== MATERIAL FOR THIS TASK

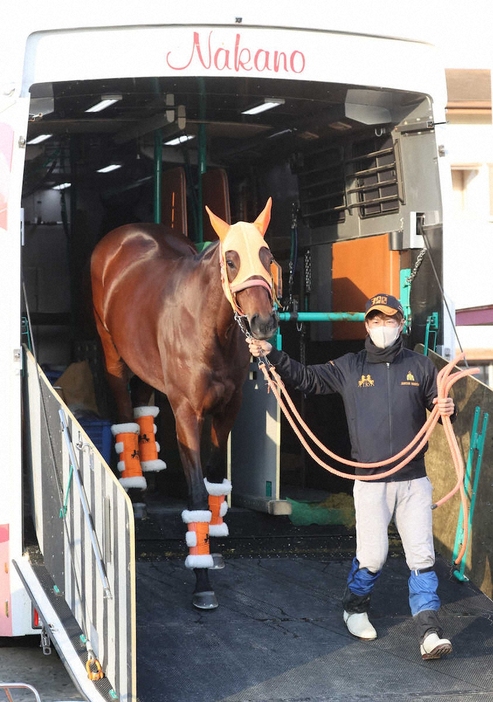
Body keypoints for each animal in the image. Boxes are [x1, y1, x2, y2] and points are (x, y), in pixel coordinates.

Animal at [90, 198, 278, 612]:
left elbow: (215, 480)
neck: (210, 327)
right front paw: (202, 580)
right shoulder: (188, 415)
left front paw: (214, 547)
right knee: (125, 416)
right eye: (230, 260)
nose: (263, 323)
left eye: (267, 255)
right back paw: (135, 492)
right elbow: (195, 494)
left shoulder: (227, 410)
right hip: (113, 355)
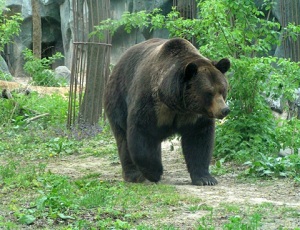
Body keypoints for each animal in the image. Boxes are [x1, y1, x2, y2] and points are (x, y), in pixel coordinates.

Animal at [104, 37, 231, 185]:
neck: (175, 103)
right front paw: (154, 173)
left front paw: (205, 178)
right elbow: (142, 132)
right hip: (118, 97)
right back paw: (134, 174)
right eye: (209, 93)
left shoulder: (195, 115)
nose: (224, 110)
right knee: (123, 137)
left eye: (222, 90)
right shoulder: (152, 104)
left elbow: (199, 140)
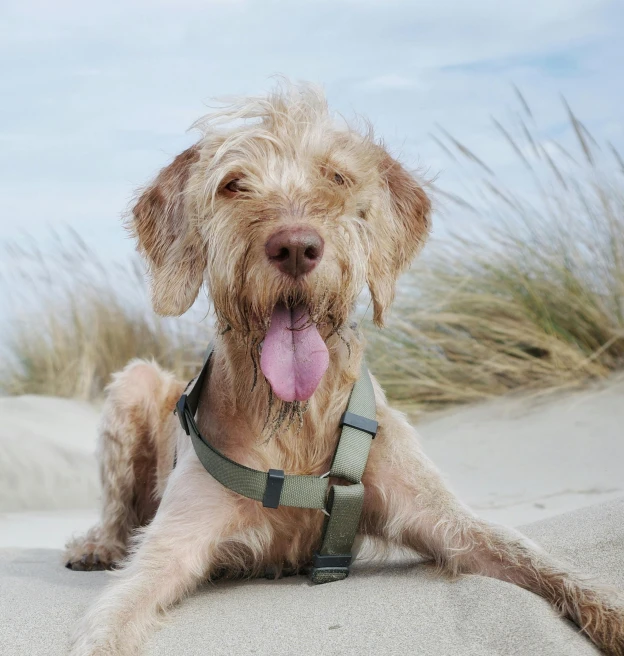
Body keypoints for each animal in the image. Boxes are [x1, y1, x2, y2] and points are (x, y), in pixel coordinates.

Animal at [63, 84, 624, 652]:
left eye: (336, 177)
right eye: (233, 184)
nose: (295, 247)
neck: (294, 423)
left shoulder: (440, 517)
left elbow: (538, 560)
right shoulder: (173, 542)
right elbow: (115, 610)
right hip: (131, 384)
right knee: (117, 514)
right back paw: (95, 545)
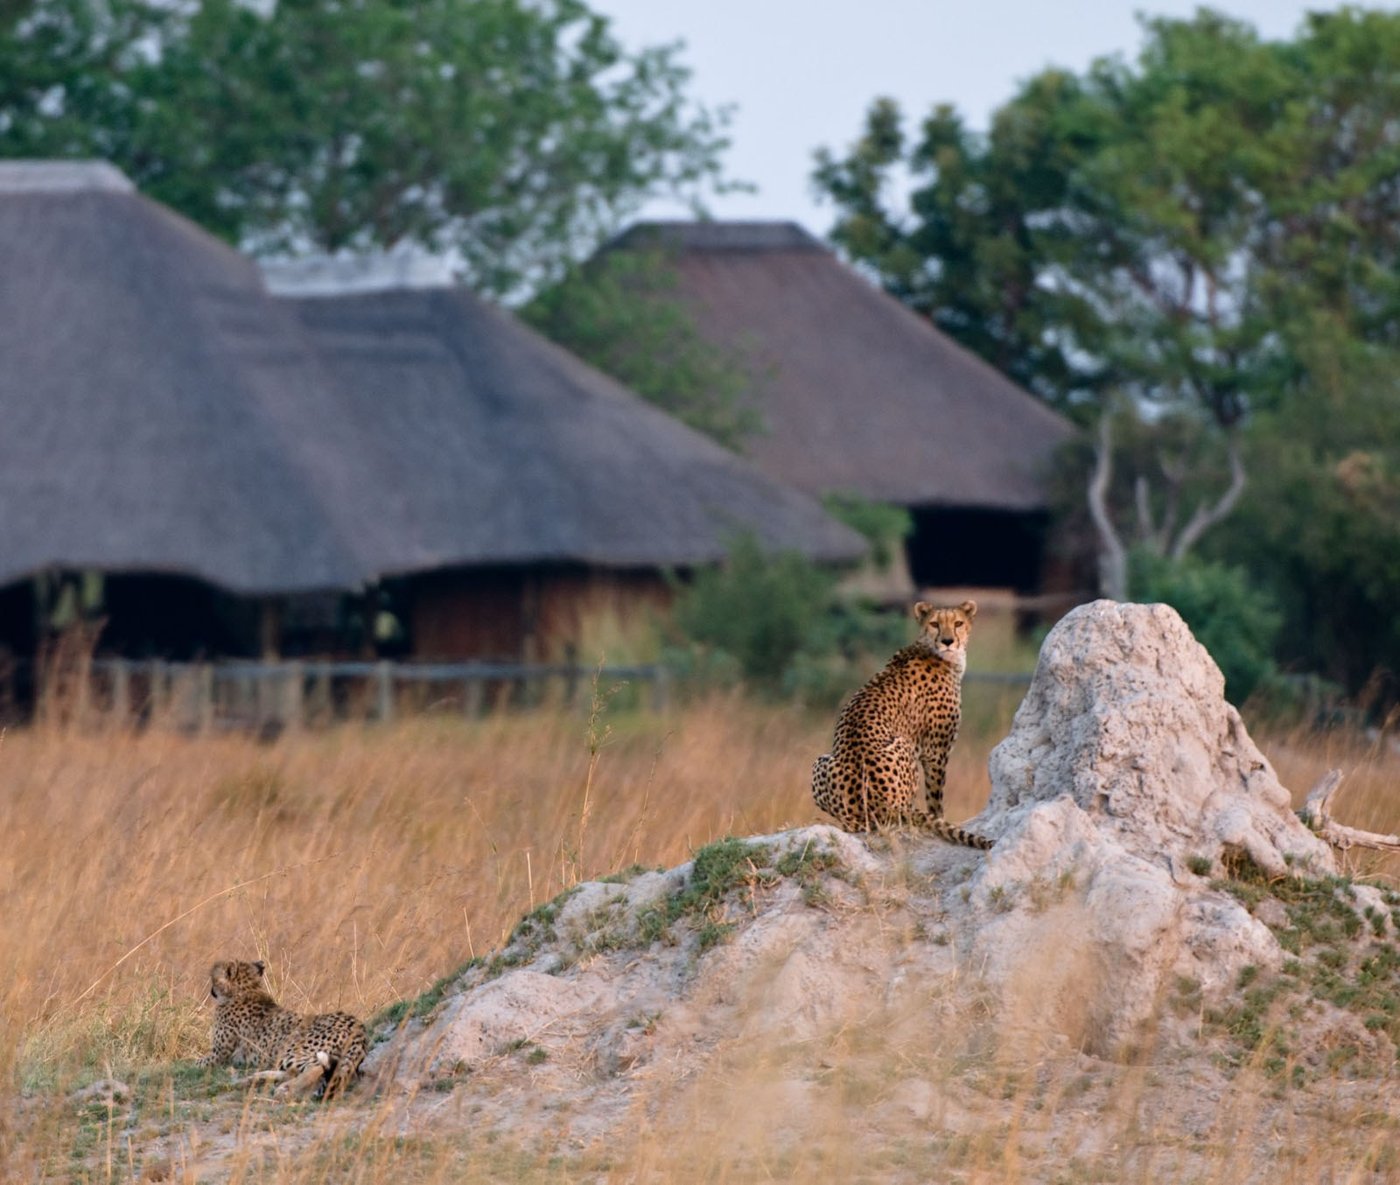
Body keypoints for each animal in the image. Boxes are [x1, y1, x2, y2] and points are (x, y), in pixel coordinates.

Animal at [196, 959, 367, 1099]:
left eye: (213, 979)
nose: (212, 991)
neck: (246, 989)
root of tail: (358, 1025)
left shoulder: (218, 1056)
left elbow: (197, 1063)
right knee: (293, 1071)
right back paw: (254, 1078)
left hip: (291, 1048)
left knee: (314, 1067)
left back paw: (284, 1089)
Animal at [812, 598, 992, 849]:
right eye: (935, 624)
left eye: (958, 623)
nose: (948, 641)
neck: (932, 651)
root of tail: (879, 805)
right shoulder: (936, 752)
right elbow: (935, 799)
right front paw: (940, 820)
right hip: (902, 745)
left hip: (823, 761)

====

-- ASSIGNMENT --
Output each record above word for word, leaving out images.

-- ANSWER TO THIS EXERCISE --
Body keypoints for each animal in the image. Boxes are [x1, y1, x2, y2] and points are (x, y), in pixel coordinates.

Animal at [90, 198, 278, 612]:
left elbow: (215, 480)
neck: (210, 327)
right front paw: (202, 580)
right shoulder: (188, 415)
left front paw: (214, 547)
right knee: (125, 416)
right eye: (230, 260)
nose: (263, 323)
left eye: (267, 255)
right back paw: (135, 492)
right elbow: (195, 494)
left shoulder: (227, 410)
right hip: (113, 355)
Body keypoints for each animal in the image. Boxes are [x1, y1, x2, y2] and points are (x, y), in pixel coordinates.

Animal at [104, 37, 231, 185]:
neck: (175, 103)
right front paw: (154, 173)
left front paw: (205, 178)
right elbow: (142, 132)
right hip: (118, 97)
right back paw: (134, 174)
right eye: (209, 93)
left shoulder: (195, 115)
nose: (224, 110)
right knee: (123, 137)
left eye: (222, 90)
right shoulder: (152, 104)
left elbow: (199, 140)
Body keypoints for each animal in the image. Boxes are [x1, y1, x2, y2] and points are (x, y), in pixel coordinates.

Animal at [63, 84, 624, 652]:
left eye: (336, 177)
right eye: (233, 184)
nose: (295, 247)
neck: (294, 423)
left shoulder: (440, 517)
left elbow: (538, 560)
right shoulder: (173, 542)
right elbow: (115, 610)
right hip: (131, 384)
right knee: (117, 514)
right back paw: (95, 545)
Body keypoints for each animal in the image. Boxes are [x1, y1, x2, y2] and points are (x, y), in pixel coordinates.

Animal at [196, 959, 367, 1099]:
left eye: (213, 979)
nose: (212, 991)
neck: (246, 989)
root of tail: (358, 1025)
left shoulder: (218, 1056)
left elbow: (197, 1063)
right knee: (293, 1071)
right back paw: (254, 1078)
left hip: (291, 1048)
left knee: (314, 1067)
left back paw: (284, 1089)
Animal at [812, 598, 992, 849]:
right eye: (935, 624)
left eye: (958, 623)
nose: (948, 641)
neck: (932, 651)
root of tail: (879, 805)
right shoulder: (936, 752)
right elbow: (935, 799)
right front paw: (940, 820)
right hip: (902, 745)
left hip: (823, 761)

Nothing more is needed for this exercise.